### TASK:
Below are lines of data; restate word for word those running from the line containing "left hip: (158, 292)" to the line containing "right hip: (81, 278)", inclusive, and no others.

─── SUPPLIED MATERIAL

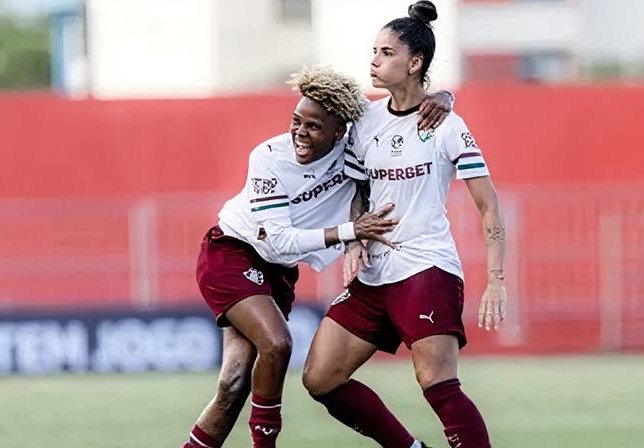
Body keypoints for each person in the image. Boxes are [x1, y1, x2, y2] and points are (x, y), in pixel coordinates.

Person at [182, 66, 451, 448]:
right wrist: (350, 233)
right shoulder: (269, 158)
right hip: (233, 253)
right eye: (296, 122)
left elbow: (400, 109)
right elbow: (277, 241)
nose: (300, 134)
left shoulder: (355, 146)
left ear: (339, 133)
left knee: (235, 382)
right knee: (277, 344)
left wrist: (444, 98)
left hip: (277, 272)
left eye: (313, 126)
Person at [302, 2, 506, 448]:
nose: (374, 60)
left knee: (436, 381)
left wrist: (496, 280)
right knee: (320, 377)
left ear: (415, 63)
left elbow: (489, 206)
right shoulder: (364, 121)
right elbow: (359, 192)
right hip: (376, 274)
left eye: (386, 52)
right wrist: (355, 238)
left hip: (426, 268)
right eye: (373, 51)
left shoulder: (447, 124)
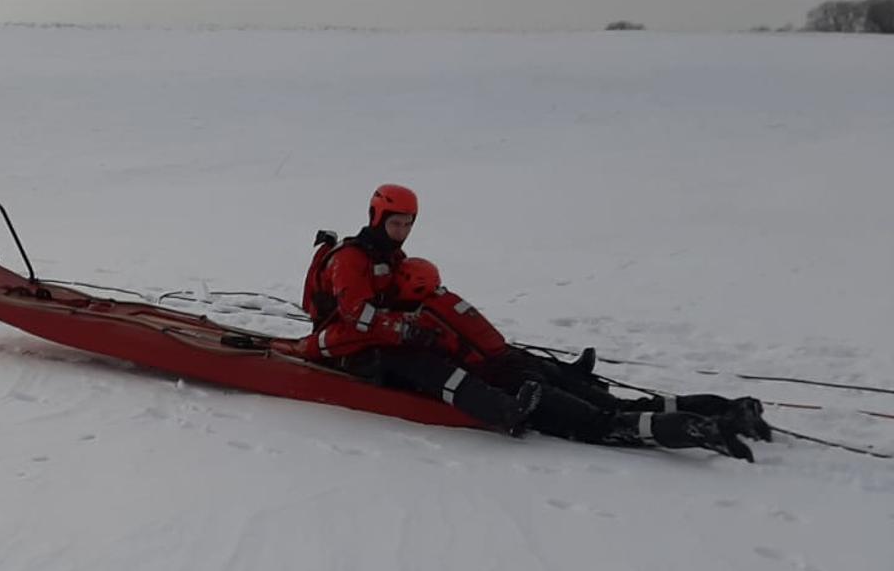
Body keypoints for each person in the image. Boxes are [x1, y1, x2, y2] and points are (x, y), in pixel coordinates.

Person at [391, 258, 767, 461]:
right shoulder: (446, 301)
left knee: (602, 422)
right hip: (524, 362)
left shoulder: (420, 322)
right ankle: (722, 409)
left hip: (517, 384)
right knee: (620, 404)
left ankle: (696, 428)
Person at [275, 184, 542, 436]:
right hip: (348, 347)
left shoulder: (391, 257)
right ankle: (504, 412)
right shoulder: (350, 259)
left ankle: (511, 386)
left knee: (449, 350)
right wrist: (404, 329)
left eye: (407, 225)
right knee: (424, 365)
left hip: (378, 339)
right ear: (376, 219)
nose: (401, 232)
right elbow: (356, 315)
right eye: (394, 224)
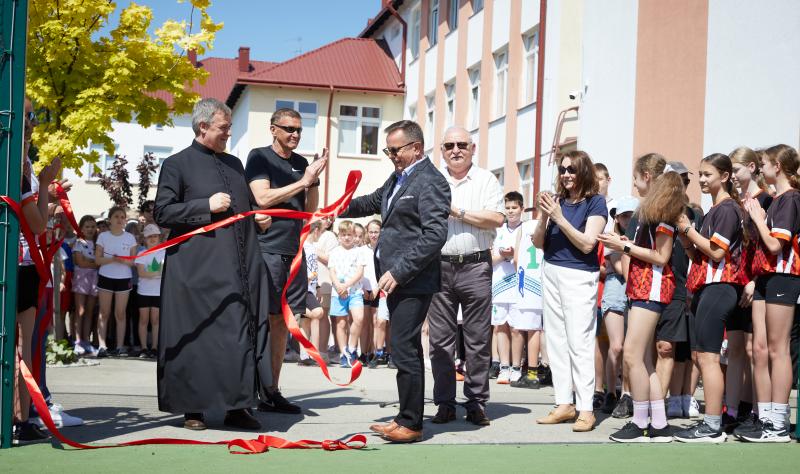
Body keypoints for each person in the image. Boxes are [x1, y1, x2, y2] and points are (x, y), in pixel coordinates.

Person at [154, 97, 272, 431]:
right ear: (203, 126)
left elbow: (239, 210)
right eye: (224, 127)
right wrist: (204, 205)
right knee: (196, 337)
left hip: (235, 269)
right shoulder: (176, 164)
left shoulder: (234, 164)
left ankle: (238, 406)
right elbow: (162, 212)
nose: (228, 133)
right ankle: (193, 408)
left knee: (236, 335)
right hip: (194, 271)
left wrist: (257, 218)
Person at [342, 120, 450, 443]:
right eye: (387, 150)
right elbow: (369, 203)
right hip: (396, 280)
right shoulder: (397, 178)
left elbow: (434, 236)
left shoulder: (431, 181)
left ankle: (411, 424)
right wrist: (334, 209)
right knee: (404, 348)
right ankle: (406, 416)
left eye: (395, 150)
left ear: (416, 148)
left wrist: (400, 271)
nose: (391, 156)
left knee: (404, 348)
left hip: (412, 280)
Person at [245, 107, 328, 415]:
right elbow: (262, 198)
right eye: (289, 129)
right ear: (273, 129)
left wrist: (313, 181)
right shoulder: (259, 157)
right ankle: (248, 389)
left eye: (299, 130)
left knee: (284, 321)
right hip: (266, 249)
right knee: (261, 320)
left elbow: (310, 209)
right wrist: (303, 180)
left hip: (294, 251)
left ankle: (272, 392)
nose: (295, 134)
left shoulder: (301, 164)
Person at [601, 172, 686, 442]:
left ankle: (640, 422)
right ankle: (658, 423)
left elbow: (661, 257)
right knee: (644, 361)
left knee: (632, 355)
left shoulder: (663, 218)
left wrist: (624, 247)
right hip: (644, 288)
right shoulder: (653, 217)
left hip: (652, 288)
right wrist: (625, 244)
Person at [428, 126, 504, 428]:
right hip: (439, 267)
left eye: (461, 144)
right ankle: (445, 403)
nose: (456, 150)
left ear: (473, 148)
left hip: (476, 266)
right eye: (449, 146)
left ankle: (476, 403)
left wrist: (456, 212)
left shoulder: (486, 179)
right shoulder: (433, 180)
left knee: (477, 340)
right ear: (442, 151)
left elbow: (496, 218)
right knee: (440, 343)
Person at [533, 150, 607, 432]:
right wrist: (544, 216)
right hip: (551, 270)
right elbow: (538, 243)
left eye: (571, 169)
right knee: (556, 341)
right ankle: (564, 403)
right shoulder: (558, 202)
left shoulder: (595, 202)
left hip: (578, 276)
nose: (566, 174)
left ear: (583, 172)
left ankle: (586, 408)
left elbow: (588, 244)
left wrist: (559, 217)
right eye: (562, 169)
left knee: (579, 342)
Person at [674, 153, 745, 443]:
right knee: (702, 356)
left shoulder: (727, 209)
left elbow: (716, 252)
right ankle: (712, 423)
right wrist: (685, 237)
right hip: (708, 287)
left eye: (707, 174)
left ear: (725, 177)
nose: (701, 180)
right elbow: (699, 255)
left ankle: (712, 425)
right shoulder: (715, 209)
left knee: (708, 357)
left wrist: (687, 228)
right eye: (700, 174)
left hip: (720, 287)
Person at [737, 144, 800, 442]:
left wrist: (760, 220)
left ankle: (778, 422)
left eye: (763, 164)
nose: (760, 168)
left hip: (784, 277)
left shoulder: (791, 198)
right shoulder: (776, 199)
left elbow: (776, 245)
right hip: (765, 277)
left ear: (778, 166)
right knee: (760, 349)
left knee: (778, 348)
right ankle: (764, 418)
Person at [13, 97, 61, 442]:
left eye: (33, 116)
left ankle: (20, 417)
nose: (31, 123)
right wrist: (44, 184)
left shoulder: (22, 158)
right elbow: (38, 223)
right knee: (21, 344)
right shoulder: (15, 163)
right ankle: (18, 418)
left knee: (23, 344)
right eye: (27, 116)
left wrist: (44, 188)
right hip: (17, 263)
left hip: (24, 264)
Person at [724, 146, 772, 428]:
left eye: (737, 169)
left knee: (755, 349)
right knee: (736, 348)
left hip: (755, 283)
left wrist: (754, 281)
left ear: (752, 168)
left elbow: (768, 245)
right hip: (734, 281)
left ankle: (757, 411)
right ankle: (732, 411)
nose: (732, 175)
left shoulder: (766, 200)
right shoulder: (733, 201)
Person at [600, 196, 638, 414]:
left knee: (631, 348)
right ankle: (610, 392)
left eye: (632, 215)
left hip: (636, 289)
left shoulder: (640, 236)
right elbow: (622, 270)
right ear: (616, 218)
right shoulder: (611, 239)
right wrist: (627, 246)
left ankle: (626, 394)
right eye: (624, 216)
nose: (628, 220)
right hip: (616, 286)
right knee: (616, 346)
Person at [509, 196, 545, 389]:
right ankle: (534, 370)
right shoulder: (549, 226)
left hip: (525, 281)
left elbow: (516, 258)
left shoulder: (524, 226)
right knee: (534, 329)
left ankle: (532, 373)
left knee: (531, 329)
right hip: (539, 280)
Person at [490, 192, 525, 384]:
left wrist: (514, 255)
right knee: (500, 326)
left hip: (519, 285)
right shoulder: (497, 230)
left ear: (522, 209)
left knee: (516, 328)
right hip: (499, 284)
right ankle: (504, 367)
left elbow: (528, 258)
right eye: (508, 208)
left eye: (514, 208)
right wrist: (504, 255)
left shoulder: (526, 230)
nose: (511, 211)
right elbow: (490, 258)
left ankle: (516, 367)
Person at [94, 206, 137, 357]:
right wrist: (112, 259)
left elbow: (133, 262)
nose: (119, 219)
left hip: (124, 278)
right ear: (110, 220)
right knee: (104, 312)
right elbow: (98, 260)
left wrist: (122, 260)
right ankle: (102, 346)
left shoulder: (130, 238)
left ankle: (119, 346)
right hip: (106, 277)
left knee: (120, 313)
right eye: (116, 216)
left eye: (122, 217)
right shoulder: (103, 236)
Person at [328, 220, 368, 367]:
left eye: (349, 235)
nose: (346, 237)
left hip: (355, 291)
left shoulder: (359, 251)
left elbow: (359, 272)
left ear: (354, 235)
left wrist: (346, 285)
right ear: (339, 235)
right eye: (343, 234)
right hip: (338, 292)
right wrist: (339, 286)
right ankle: (343, 353)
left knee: (359, 318)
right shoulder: (334, 252)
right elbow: (332, 271)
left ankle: (351, 349)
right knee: (341, 322)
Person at [135, 224, 164, 359]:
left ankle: (154, 347)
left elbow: (162, 271)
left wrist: (152, 273)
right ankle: (144, 348)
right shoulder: (141, 254)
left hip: (158, 292)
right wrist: (157, 273)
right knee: (143, 320)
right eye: (149, 236)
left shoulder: (164, 252)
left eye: (155, 236)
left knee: (156, 320)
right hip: (144, 291)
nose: (152, 239)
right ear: (145, 239)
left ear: (159, 237)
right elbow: (141, 273)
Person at [72, 215, 99, 356]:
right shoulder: (79, 243)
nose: (90, 229)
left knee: (89, 310)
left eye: (93, 227)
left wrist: (90, 261)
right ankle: (77, 341)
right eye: (87, 227)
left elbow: (98, 261)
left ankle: (86, 341)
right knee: (80, 310)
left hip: (94, 278)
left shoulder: (98, 244)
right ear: (81, 228)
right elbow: (80, 262)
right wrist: (94, 262)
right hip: (81, 278)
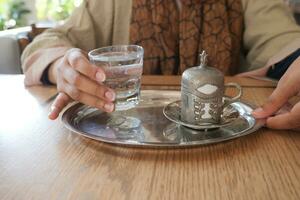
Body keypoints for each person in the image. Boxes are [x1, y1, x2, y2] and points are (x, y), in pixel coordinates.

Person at [21, 0, 300, 130]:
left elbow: (285, 45)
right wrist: (63, 66)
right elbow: (48, 43)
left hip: (225, 148)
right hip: (122, 132)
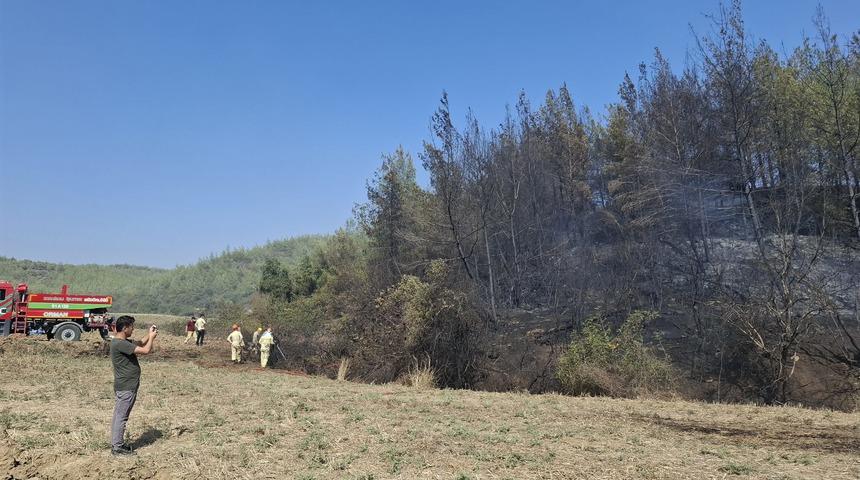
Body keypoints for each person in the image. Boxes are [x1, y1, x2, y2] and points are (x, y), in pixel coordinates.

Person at [109, 315, 157, 456]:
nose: (133, 329)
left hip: (124, 385)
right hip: (126, 386)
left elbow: (140, 343)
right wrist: (152, 338)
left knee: (119, 415)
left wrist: (149, 334)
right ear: (125, 328)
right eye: (132, 327)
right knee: (121, 417)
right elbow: (146, 350)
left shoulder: (121, 342)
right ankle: (117, 447)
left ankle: (117, 443)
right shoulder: (120, 344)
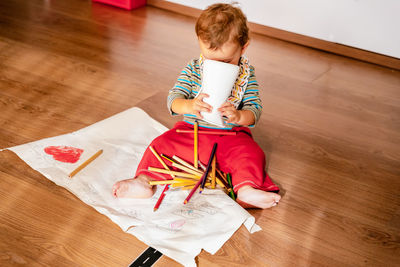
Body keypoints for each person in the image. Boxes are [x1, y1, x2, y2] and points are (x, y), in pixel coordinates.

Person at [112, 3, 281, 209]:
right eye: (211, 60)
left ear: (244, 47)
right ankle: (144, 181)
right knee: (160, 145)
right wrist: (190, 105)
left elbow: (254, 111)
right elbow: (173, 100)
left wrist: (238, 116)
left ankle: (245, 190)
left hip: (231, 136)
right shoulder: (194, 69)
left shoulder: (247, 74)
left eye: (226, 61)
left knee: (251, 153)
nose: (218, 66)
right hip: (190, 132)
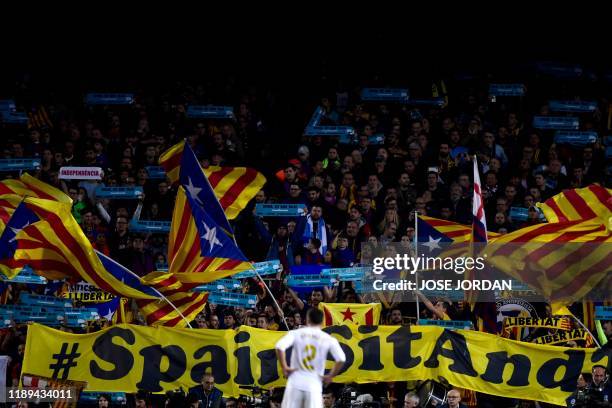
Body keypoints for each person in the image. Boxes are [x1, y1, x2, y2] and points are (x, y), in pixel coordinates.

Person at [275, 308, 346, 408]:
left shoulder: (296, 333)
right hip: (314, 386)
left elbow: (279, 346)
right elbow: (341, 359)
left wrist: (285, 367)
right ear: (322, 322)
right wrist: (330, 375)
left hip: (295, 384)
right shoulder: (327, 338)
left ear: (307, 320)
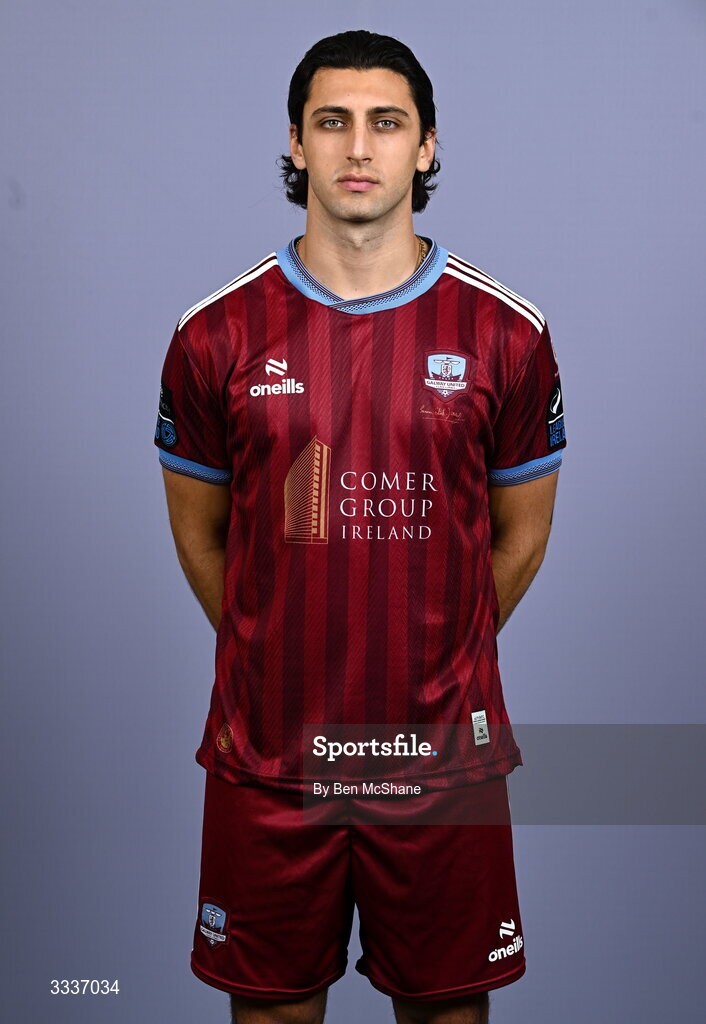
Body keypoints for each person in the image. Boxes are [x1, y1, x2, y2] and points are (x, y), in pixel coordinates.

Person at [154, 28, 566, 1024]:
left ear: (426, 147)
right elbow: (205, 540)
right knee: (271, 1010)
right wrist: (274, 648)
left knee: (447, 1012)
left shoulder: (506, 333)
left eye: (387, 123)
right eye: (331, 122)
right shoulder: (214, 334)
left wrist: (437, 656)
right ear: (295, 144)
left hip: (441, 762)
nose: (358, 146)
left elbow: (518, 536)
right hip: (269, 757)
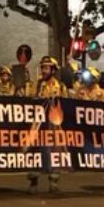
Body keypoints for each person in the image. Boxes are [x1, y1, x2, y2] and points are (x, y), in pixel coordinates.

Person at [27, 56, 68, 194]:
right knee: (35, 152)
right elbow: (29, 101)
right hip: (37, 127)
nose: (43, 71)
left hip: (54, 127)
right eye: (42, 67)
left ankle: (53, 181)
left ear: (53, 70)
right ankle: (33, 181)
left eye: (46, 68)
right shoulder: (37, 85)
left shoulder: (60, 86)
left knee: (55, 152)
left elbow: (67, 105)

──────

### TASK OUTPUT:
left hip: (158, 292)
right wrist: (157, 273)
right knee: (143, 320)
right eye: (149, 236)
left shoulder: (164, 252)
left eye: (155, 236)
left knee: (156, 320)
right hip: (144, 291)
nose: (152, 239)
right ear: (145, 239)
left ear: (159, 237)
right elbow: (141, 273)
Person at [72, 215, 99, 356]:
right shoulder: (79, 243)
nose: (90, 229)
left knee: (89, 310)
left eye: (93, 227)
left wrist: (90, 261)
right ankle: (77, 341)
right eye: (87, 227)
left elbow: (98, 261)
left ankle: (86, 341)
right knee: (80, 310)
left hip: (94, 278)
left shoulder: (98, 244)
right ear: (81, 228)
right elbow: (80, 262)
right wrist: (94, 262)
right hip: (81, 278)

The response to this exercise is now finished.